Da qui la decisione dei De Stefano di compiere un attentato alla vita di Antonino Imerti, nei confronti del quale, l'11 ottobre del 1985, venne fatta esplodere un’autobomba a Villa San Giovanni che causò la morte di alcuni suoi affiliati ma non quella del boss. In risposta al cruento attentato, due giorni più tardi, il 13 ottobre 1985, un commando armato formato da esponenti del clan Imerti – Condello entrò in azione nel quartiere di Archi, cuore del territorio dei De Stefano, uccidendo in un agguato il boss Paolo.

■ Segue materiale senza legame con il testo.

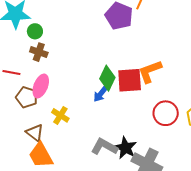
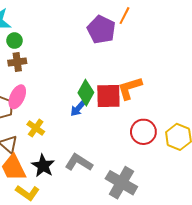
brown cross: (39, 52) -> (17, 62), turned -30
black star: (125, 148) -> (43, 166), moved

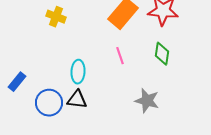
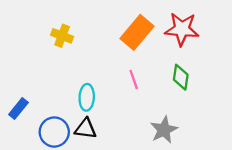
gray star: (147, 101) -> (164, 130), turned 30

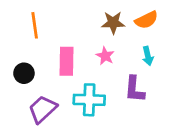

È questo l’evento che sancisce l’inizio della seconda guerra di mafia a Reggio Calabria, con la violenta contrapposizione tra le famiglie di ndrangheta presenti sul territorio e sostanzialmente suddivise in due cartelli:

quello "Condelliano" del quale facevano parte le famiglie mafiose degli Imerti, Saraceno, Fontana, Rosmini, Araniti, Lo Giudice, Serraino ed altri;

quello "De Stefaniano" cui facevano capo, invece, le famiglie mafiose dei Tegano, Llibri, Latella – Ficara, Barreca, Paviglianiti ed altre ancora.

Oltre 700 furono i morti accertati all’esito dello scontro armato, che si concluse nell’anno 1991 con una pace concordata tra le famiglie mafiose del mandamento reggino, le quali si divisero il territorio in zone di influenza.